Task objective: What you return must be every line from the beginning of the data through the line holding "Panel 3, 320", unchanged.

══ Data listing

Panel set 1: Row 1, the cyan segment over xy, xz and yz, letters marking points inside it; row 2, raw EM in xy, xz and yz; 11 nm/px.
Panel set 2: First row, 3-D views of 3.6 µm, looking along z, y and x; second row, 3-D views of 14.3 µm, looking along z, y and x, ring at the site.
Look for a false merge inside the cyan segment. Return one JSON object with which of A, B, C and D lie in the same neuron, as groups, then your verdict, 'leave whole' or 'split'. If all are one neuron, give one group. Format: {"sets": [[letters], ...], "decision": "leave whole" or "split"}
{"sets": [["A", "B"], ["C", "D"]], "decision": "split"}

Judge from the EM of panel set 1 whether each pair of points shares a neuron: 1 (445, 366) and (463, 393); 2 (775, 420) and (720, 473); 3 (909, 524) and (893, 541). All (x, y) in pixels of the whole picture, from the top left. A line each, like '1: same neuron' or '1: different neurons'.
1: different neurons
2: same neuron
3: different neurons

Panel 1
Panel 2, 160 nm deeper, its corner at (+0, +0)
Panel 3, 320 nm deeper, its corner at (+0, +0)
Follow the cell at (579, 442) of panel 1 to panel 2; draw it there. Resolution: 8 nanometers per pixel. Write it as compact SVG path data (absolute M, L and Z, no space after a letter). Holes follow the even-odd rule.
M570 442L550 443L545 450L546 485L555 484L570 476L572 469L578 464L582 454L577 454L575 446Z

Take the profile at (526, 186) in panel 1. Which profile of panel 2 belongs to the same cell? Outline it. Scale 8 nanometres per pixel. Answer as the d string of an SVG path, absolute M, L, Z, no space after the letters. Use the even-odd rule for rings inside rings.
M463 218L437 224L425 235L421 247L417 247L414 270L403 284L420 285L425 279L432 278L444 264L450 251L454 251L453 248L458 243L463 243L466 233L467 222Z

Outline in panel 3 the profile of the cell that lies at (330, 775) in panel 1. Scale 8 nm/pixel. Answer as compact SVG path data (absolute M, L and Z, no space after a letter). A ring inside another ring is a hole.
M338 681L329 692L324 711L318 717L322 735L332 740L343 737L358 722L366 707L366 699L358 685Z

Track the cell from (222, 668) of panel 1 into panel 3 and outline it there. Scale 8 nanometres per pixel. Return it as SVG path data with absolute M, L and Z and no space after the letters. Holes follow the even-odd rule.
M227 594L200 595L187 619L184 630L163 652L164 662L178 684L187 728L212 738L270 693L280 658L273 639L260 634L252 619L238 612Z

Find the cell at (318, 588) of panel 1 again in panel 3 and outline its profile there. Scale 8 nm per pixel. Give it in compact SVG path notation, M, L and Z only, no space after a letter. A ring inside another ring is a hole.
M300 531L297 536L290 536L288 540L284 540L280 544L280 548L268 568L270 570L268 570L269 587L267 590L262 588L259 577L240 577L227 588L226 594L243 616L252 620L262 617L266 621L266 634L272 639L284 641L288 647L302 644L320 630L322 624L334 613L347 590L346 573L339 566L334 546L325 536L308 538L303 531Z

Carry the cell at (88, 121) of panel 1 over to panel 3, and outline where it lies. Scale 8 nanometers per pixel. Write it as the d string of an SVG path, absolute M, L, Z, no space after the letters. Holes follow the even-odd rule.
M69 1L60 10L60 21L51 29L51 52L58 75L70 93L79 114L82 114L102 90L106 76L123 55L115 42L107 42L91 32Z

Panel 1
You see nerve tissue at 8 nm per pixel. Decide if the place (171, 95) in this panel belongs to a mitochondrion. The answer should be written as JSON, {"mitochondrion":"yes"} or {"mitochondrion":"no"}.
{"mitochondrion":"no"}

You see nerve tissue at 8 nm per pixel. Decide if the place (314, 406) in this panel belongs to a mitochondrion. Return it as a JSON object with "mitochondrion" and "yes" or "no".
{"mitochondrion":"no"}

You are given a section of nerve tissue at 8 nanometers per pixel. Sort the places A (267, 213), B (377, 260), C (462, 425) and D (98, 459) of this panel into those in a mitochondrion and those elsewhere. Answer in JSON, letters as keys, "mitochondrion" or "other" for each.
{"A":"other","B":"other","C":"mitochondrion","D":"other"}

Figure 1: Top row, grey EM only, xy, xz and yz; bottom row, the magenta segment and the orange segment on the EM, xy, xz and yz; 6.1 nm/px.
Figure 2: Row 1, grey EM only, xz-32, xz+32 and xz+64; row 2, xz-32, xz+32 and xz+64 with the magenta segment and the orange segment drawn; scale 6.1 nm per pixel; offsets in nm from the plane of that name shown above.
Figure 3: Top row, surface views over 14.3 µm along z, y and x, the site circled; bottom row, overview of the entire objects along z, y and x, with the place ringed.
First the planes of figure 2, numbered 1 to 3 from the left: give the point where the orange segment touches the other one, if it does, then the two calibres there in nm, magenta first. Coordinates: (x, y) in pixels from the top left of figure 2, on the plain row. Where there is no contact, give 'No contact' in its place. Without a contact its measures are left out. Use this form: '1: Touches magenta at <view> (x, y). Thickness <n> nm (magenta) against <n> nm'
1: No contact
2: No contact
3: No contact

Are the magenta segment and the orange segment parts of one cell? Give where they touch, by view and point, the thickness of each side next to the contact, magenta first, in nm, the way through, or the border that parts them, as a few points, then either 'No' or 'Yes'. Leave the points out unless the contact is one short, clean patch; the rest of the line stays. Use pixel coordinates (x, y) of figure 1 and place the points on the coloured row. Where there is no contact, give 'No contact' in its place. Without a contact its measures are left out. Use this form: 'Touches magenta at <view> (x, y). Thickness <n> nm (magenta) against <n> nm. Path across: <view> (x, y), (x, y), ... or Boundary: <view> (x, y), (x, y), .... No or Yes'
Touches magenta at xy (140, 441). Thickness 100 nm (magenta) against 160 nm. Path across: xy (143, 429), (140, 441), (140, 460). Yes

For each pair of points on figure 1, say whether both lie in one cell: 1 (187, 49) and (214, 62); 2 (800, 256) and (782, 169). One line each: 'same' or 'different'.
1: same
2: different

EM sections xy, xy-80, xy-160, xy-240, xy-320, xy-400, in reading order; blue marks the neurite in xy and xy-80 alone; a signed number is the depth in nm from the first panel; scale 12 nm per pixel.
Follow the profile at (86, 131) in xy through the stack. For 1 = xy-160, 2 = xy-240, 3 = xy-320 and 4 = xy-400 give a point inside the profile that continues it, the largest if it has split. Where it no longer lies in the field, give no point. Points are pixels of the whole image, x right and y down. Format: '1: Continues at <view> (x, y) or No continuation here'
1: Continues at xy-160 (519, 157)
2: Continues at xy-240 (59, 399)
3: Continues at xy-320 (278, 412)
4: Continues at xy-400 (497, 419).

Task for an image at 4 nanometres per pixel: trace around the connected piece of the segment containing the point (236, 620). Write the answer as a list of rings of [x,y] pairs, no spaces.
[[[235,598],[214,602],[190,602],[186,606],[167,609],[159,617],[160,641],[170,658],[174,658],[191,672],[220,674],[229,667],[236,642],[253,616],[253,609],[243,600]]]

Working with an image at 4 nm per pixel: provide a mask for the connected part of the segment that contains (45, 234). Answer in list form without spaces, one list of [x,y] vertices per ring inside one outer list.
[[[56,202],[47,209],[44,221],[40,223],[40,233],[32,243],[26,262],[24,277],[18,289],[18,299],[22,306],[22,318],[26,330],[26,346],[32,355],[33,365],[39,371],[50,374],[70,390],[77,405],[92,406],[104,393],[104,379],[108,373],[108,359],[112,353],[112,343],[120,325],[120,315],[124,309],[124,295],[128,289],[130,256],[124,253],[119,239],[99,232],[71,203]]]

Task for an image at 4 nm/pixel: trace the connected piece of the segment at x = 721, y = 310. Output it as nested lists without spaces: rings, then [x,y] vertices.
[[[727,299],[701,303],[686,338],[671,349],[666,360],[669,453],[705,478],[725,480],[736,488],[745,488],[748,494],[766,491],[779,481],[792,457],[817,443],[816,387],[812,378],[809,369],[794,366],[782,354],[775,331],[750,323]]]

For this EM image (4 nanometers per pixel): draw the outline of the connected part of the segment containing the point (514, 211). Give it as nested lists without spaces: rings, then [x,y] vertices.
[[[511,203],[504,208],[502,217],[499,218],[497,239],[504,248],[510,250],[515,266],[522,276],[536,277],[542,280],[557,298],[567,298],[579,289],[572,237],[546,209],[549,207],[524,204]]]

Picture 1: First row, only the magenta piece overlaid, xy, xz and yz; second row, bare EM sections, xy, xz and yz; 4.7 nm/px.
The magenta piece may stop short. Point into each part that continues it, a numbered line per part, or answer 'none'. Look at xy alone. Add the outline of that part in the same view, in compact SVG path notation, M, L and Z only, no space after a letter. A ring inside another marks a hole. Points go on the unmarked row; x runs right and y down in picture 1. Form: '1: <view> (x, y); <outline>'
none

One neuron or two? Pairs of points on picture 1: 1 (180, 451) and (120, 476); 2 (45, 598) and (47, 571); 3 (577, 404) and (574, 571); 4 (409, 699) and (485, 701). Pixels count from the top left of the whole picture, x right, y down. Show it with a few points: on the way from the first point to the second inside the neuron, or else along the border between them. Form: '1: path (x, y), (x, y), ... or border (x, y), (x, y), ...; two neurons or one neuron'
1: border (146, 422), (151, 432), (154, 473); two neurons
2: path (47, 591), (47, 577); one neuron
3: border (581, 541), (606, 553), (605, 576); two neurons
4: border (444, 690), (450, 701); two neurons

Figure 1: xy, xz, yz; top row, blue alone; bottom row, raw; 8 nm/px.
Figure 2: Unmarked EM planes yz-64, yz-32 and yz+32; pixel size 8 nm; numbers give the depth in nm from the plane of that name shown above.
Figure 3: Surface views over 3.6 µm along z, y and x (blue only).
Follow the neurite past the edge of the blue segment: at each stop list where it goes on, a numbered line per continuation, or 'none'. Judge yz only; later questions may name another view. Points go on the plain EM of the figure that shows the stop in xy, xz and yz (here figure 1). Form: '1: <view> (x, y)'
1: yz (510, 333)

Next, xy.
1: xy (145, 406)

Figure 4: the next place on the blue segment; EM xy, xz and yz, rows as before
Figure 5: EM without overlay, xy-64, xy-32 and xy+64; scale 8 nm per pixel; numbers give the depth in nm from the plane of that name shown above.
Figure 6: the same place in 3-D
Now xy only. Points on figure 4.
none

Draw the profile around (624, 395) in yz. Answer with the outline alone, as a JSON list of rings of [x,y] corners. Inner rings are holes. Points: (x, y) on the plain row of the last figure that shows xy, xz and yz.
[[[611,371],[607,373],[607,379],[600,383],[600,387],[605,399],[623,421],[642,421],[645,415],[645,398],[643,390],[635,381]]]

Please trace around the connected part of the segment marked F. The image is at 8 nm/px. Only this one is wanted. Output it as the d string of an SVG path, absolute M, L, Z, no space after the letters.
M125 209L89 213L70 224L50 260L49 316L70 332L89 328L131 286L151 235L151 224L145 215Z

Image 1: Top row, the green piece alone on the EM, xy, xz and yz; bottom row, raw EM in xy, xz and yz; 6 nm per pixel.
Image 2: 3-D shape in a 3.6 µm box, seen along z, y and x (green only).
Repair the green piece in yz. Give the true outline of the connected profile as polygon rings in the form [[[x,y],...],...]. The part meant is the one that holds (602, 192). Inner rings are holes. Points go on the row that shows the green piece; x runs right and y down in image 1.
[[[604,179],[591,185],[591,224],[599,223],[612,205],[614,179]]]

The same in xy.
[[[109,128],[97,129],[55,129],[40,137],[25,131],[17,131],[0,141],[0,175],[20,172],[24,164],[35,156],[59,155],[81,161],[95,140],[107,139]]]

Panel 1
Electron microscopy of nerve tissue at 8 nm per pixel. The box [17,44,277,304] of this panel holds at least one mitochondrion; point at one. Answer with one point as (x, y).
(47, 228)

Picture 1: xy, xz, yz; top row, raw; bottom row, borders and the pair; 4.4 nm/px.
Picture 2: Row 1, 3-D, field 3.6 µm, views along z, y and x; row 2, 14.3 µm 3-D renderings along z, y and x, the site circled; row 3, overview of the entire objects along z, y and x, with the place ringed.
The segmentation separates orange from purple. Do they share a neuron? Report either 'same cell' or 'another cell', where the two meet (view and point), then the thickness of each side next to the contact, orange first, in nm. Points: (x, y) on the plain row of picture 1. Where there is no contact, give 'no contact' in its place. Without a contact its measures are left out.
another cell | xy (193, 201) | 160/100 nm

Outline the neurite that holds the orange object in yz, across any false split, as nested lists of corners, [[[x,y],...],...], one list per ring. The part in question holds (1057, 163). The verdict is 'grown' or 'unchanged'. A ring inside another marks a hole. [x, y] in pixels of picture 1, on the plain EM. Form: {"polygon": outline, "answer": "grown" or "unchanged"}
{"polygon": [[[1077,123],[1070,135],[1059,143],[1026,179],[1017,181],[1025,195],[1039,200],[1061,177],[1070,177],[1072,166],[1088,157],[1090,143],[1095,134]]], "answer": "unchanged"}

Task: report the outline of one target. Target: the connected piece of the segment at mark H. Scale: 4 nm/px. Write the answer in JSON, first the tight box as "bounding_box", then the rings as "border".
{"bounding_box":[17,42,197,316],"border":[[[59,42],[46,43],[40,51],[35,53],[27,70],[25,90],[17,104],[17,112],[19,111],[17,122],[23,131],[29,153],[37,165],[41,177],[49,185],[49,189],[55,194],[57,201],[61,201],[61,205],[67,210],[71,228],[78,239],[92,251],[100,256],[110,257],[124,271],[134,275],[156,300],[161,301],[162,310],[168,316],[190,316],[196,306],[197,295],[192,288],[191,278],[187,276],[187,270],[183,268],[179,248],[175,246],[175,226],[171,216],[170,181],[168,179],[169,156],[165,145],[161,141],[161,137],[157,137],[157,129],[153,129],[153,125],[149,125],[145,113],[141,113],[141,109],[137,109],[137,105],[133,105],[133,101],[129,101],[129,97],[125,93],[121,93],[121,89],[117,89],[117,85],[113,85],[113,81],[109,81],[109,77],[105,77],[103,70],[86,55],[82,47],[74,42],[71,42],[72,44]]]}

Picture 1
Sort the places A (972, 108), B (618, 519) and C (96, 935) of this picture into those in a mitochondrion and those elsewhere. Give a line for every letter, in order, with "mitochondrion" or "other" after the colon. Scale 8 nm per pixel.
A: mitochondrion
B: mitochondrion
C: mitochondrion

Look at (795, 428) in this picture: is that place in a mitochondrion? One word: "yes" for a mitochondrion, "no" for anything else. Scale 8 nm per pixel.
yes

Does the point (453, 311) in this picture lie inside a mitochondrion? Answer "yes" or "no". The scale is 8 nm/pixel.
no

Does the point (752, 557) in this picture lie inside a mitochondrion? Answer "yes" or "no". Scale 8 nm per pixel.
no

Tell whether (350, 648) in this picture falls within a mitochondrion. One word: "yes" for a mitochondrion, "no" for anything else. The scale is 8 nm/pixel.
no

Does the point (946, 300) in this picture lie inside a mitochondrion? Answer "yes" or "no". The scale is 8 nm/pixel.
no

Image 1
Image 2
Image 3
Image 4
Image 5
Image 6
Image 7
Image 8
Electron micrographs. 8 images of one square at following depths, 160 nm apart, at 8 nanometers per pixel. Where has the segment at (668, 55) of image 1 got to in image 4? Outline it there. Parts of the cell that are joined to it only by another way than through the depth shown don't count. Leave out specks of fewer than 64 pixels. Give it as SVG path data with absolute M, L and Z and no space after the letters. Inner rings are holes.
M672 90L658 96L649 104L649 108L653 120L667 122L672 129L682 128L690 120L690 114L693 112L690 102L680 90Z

════

Completed exercise:
Panel set 1: Row 1, the cyan segment over xy, xz and yz, letters marking points inside it; row 2, raw EM in xy, xz and yz; 11 nm/px.
Panel set 2: First row, 3-D views of 3.6 µm, looking along z, y and x; second row, 3-D views of 14.3 µm, looking along z, y and x, ring at the site.
Look for a false merge inside the cyan segment. Return one JSON object with which of A, B, C and D lie in the same neuron, as groups, then your verdict, 'leave whole' or 'split'. If all are one neuron, give one group. Format: {"sets": [[letters], ...], "decision": "leave whole" or "split"}
{"sets": [["A", "B"], ["C", "D"]], "decision": "split"}

Judge from the EM of panel set 1 whether each pair of points shares a neuron: 1 (445, 366) and (463, 393); 2 (775, 420) and (720, 473); 3 (909, 524) and (893, 541). All (x, y) in pixels of the whole picture, from the top left. A line each, like '1: same neuron' or '1: different neurons'.
1: different neurons
2: same neuron
3: different neurons

Panel 1
Panel 2, 160 nm deeper, its corner at (+0, +0)
Panel 3, 320 nm deeper, its corner at (+0, +0)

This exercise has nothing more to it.